- Written task -
Reproduce all of the text in the material below line for line, without any changes. Leave the pictures out of your answer.

++++ Task inputs ++++

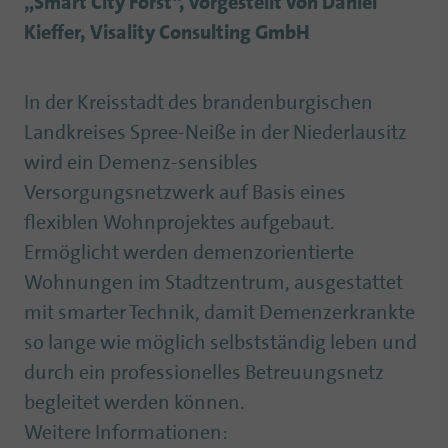
„Smart City Forst“, vorgestellt von Daniel
Kieffer, Visality Consulting GmbH
In der Kreisstadt des brandenburgischen
Landkreises Spree-Neiße in der Niederlausitz
wird ein Demenz-sensibles
Versorgungsnetzwerk auf Basis eines
flexiblen Wohnprojektes aufgebaut.
Ermöglicht werden demenzorientierte
Wohnungen im Stadtzentrum, ausgestattet
mit smarter Technik, damit Demenzerkrankte
so lange wie möglich selbstständig leben und
durch ein professionelles Betreuungsnetz
begleitet werden können.
Weitere Informationen:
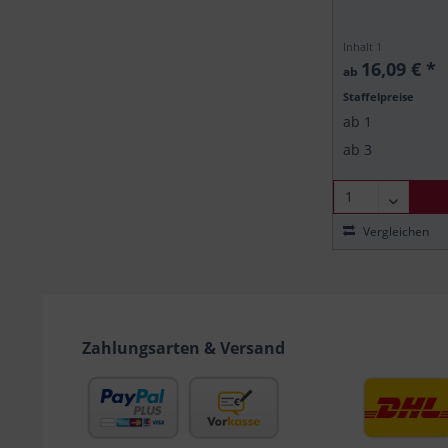
Inhalt
1
16,09 € *
ab
Staffelpreise
ab
1
ab
3
Vergleichen
Zahlungsarten & Versand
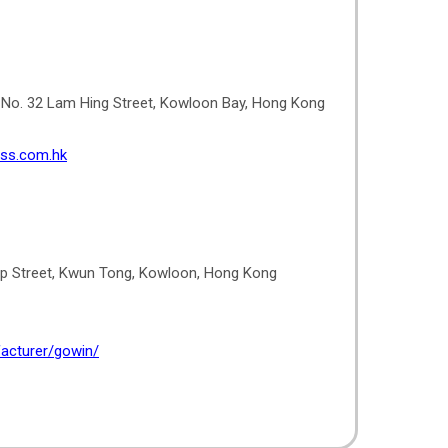
 No. 32 Lam Hing Street, Kowloon Bay, Hong Kong
ess.com.hk
Yip Street, Kwun Tong, Kowloon, Hong Kong
acturer/gowin/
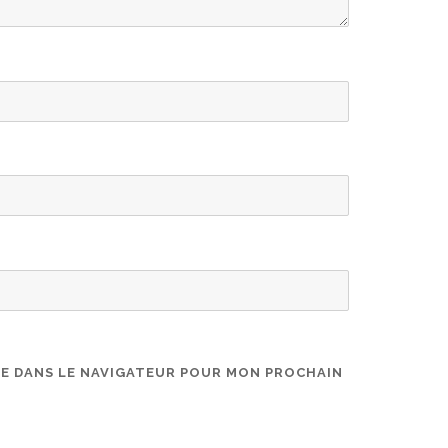
TE DANS LE NAVIGATEUR POUR MON PROCHAIN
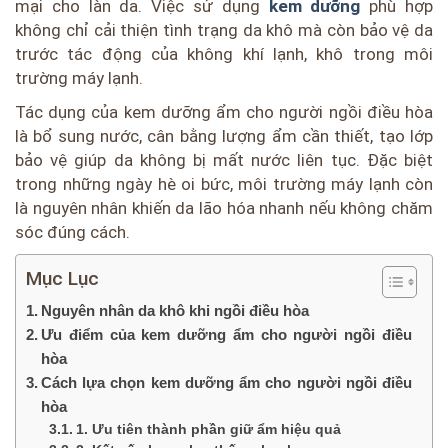
mại cho làn da. Việc sử dụng
kem dưỡng
phù hợp
không chỉ cải thiện tình trạng da khô mà còn bảo vệ da
trước tác động của không khí lạnh, khô trong môi
trường máy lạnh.
Tác dụng của kem dưỡng ẩm cho người ngồi điều hòa
là bổ sung nước, cân bằng lượng ẩm cần thiết, tạo lớp
bảo vệ giúp da không bị mất nước liên tục. Đặc biệt
trong những ngày hè oi bức, môi trường máy lạnh còn
là nguyên nhân khiến da lão hóa nhanh nếu không chăm
sóc đúng cách.
Mục Lục
Nguyên nhân da khô khi ngồi điều hòa
Ưu điểm của kem dưỡng ẩm cho người ngồi điều
hòa
Cách lựa chọn kem dưỡng ẩm cho người ngồi điều
hòa
1. Ưu tiên thành phần giữ ẩm hiệu quả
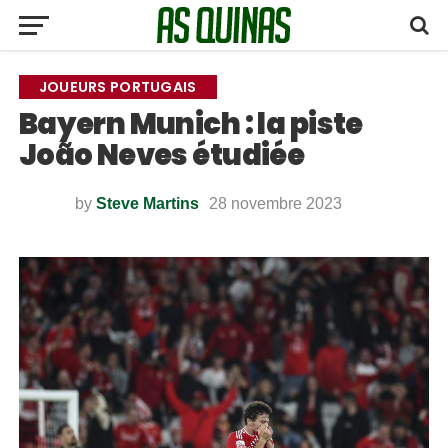
JOUEURS PORTUGAIS
Bayern Munich : la piste
João Neves étudiée
by
Steve Martins
28 novembre 2023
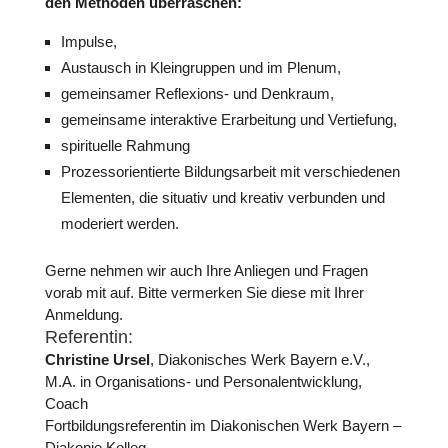
den Methoden über­ra­schen:
Impulse,
Aus­tausch in Klein­grup­pen und im Plenum,
gemein­sa­mer Refle­xi­ons- und Denkraum,
gemein­same inter­ak­tive Erar­bei­tung und Ver­tie­fung,
spi­ri­tu­elle Rahmung
Pro­zess­ori­en­tierte Bil­dungs­ar­beit mit ver­schie­de­nen
Ele­men­ten, die situativ und kreativ ver­bun­den und
mode­riert werden.
Gerne nehmen wir auch Ihre Anliegen und Fragen
vorab mit auf. Bitte ver­mer­ken Sie diese mit Ihrer
Anmel­dung.
Refe­ren­tin:
Chris­tine Ursel
, Dia­ko­ni­sches Werk Bayern e.V.,
M.A. in Orga­ni­sa­ti­ons- und Per­so­nal­ent­wick­lung,
Coach
Fort­bil­dungs­re­fe­ren­tin im Dia­ko­ni­schen Werk Bayern –
Diakonie.Kolleg.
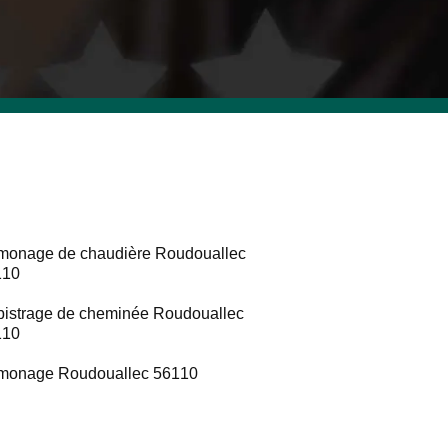
onage de chaudière Roudouallec
110
istrage de cheminée Roudouallec
110
monage Roudouallec 56110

++++

- Response to this exercise -
„Smart City Forst“, vorgestellt von Daniel
Kieffer, Visality Consulting GmbH
In der Kreisstadt des brandenburgischen
Landkreises Spree-Neiße in der Niederlausitz
wird ein Demenz-sensibles
Versorgungsnetzwerk auf Basis eines
flexiblen Wohnprojektes aufgebaut.
Ermöglicht werden demenzorientierte
Wohnungen im Stadtzentrum, ausgestattet
mit smarter Technik, damit Demenzerkrankte
so lange wie möglich selbstständig leben und
durch ein professionelles Betreuungsnetz
begleitet werden können.
Weitere Informationen:
Inhalt
1
16,09 € *
ab
Staffelpreise
ab
1
ab
3
Vergleichen
Zahlungsarten & Versand
 No. 32 Lam Hing Street, Kowloon Bay, Hong Kong
ess.com.hk
Yip Street, Kwun Tong, Kowloon, Hong Kong
acturer/gowin/
TE DANS LE NAVIGATEUR POUR MON PROCHAIN
mại cho làn da. Việc sử dụng
kem dưỡng
phù hợp
không chỉ cải thiện tình trạng da khô mà còn bảo vệ da
trước tác động của không khí lạnh, khô trong môi
trường máy lạnh.
Tác dụng của kem dưỡng ẩm cho người ngồi điều hòa
là bổ sung nước, cân bằng lượng ẩm cần thiết, tạo lớp
bảo vệ giúp da không bị mất nước liên tục. Đặc biệt
trong những ngày hè oi bức, môi trường máy lạnh còn
là nguyên nhân khiến da lão hóa nhanh nếu không chăm
sóc đúng cách.
Mục Lục
Nguyên nhân da khô khi ngồi điều hòa
Ưu điểm của kem dưỡng ẩm cho người ngồi điều
hòa
Cách lựa chọn kem dưỡng ẩm cho người ngồi điều
hòa
1. Ưu tiên thành phần giữ ẩm hiệu quả
JOUEURS PORTUGAIS
Bayern Munich : la piste
João Neves étudiée
by
Steve Martins
28 novembre 2023
den Methoden über­ra­schen:
Impulse,
Aus­tausch in Klein­grup­pen und im Plenum,
gemein­sa­mer Refle­xi­ons- und Denkraum,
gemein­same inter­ak­tive Erar­bei­tung und Ver­tie­fung,
spi­ri­tu­elle Rahmung
Pro­zess­ori­en­tierte Bil­dungs­ar­beit mit ver­schie­de­nen
Ele­men­ten, die situativ und kreativ ver­bun­den und
mode­riert werden.
Gerne nehmen wir auch Ihre Anliegen und Fragen
vorab mit auf. Bitte ver­mer­ken Sie diese mit Ihrer
Anmel­dung.
Refe­ren­tin:
Chris­tine Ursel
, Dia­ko­ni­sches Werk Bayern e.V.,
M.A. in Orga­ni­sa­ti­ons- und Per­so­nal­ent­wick­lung,
Coach
Fort­bil­dungs­re­fe­ren­tin im Dia­ko­ni­schen Werk Bayern –
Diakonie.Kolleg.
onage de chaudière Roudouallec
110
istrage de cheminée Roudouallec
110
monage Roudouallec 56110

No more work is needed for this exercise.